Tandy and John Binns persuade Dublin Corporation to condemn by resolution William Pitt the Younger‘s amended commercial resolutions in 1785. He becomes a member of the Whig club founded by Henry Grattan, and he actively co-operates with Theobald Wolfe Tone in founding the Society of United Irishmen in 1791, of which he becomes the first secretary.

Sympathy with the French Revolution is rapidly spreading in Ireland. A meeting of some 6,000 people in Belfast vote a congratulatory address to the French nation in July 1791. In the following year, Tandy takes a leading part in organising a new military association in Ireland modelled after the French National Guard. Tandy also, with the purpose of bringing about a fusion between the Defenders and the United Irishmen, took the oath of the Defenders, a Roman Catholic society whose agrarian and political violence had been increasing for several years.

Tandy is about to be tried in 1793 for distributing a seditious pamphlet in County Louth when the government discovers he has taken the oath of the Defenders. Being threatened with prosecution for this step, and also for libel, he takes refuge by changing his Dublin address often until he flees to the United States in 1795, where he remains until 1798. In February 1798 he goes to Paris, where a number of Irish refugees are assembled and planning rebellion in Ireland to be supported by a French invasion, but quarrelling among themselves over tactics.

Tandy accepts the offer of a corvette, the HMS Anacreon, from the French government and sails from Dunkirk accompanied by a few United Irishmen, a small force of men and a considerable quantity of arms and ammunition for distribution in Ireland. He arrives at the isle of Arranmore, off the coast of County Donegal, on September 16, 1798.

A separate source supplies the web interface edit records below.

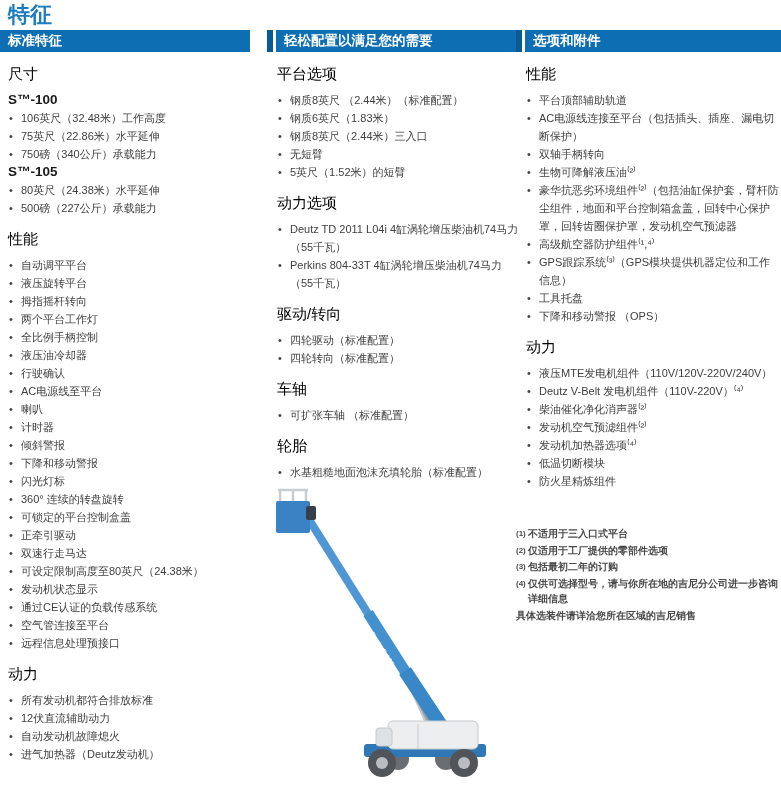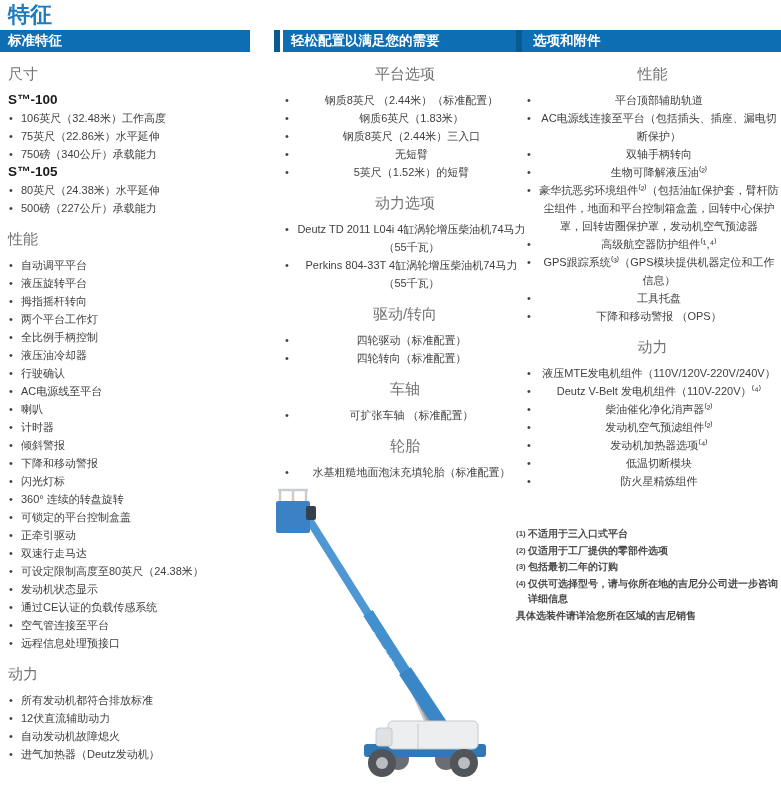--- a/index.html
+++ b/index.html
@@ -8,7 +8,7 @@
   .page-title{position:absolute;left:8px;top:0px;font-size:22px;font-weight:bold;color:#1d7cbe;}
   .col{position:absolute;top:30px;}
   .col-1{left:0;width:250px;}
-  .col-2{left:274px;width:254px;}
+  .col-2{left:267px;width:254px;}
   .col-3{left:516px;width:265px;}
   .bar-row{display:flex;height:22px;border-radius:6px;}
   .bar-cap{width:6px;background:#085a92;margin-right:3px;}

Tandy takes possession of the village of Rutland, where he hoists an Irish flag and issues a proclamation. He soon discovers that the French expedition of General Jean Joseph Amable Humbert to aid the Irish rebellion has failed. He sails his vessel around the north of Scotland to avoid the British fleet. He reaches Bergen in safety having brought with him a British ship captured along the way. Tandy then made his way with three or four companions to the free port of Hamburg but a peremptory demand from the British government to detain the fugitives was acceded to despite a counter-threat from the French Directory. In 1799 HMS Xenophon, under Commander George Sayer, brings Tandy and some of his associates back to England as state prisoners.

On February 12, 1800, Tandy is put on trial at Dublin and is acquitted. He remains in prison in Lifford Gaol in County Donegal until April 1801, when he is tried for the treasonable landing on Rutland Island. He pleads guilty and is sentenced to death although he is reprieved and allowed to go to France.

In France, where his release is regarded as a French diplomatic victory, he is received, in March 1802, as a person of distinction. When he dies on August 24, 1803 in Bordeaux, his funeral is attended by the military and an immense number of civilians. James Napper Tandy is buried in his family’s burial crypt, St. Mary’s churchyard, Julianstown, County Meath. His fame is perpetuated in the Irish ballad The Wearing of the Green.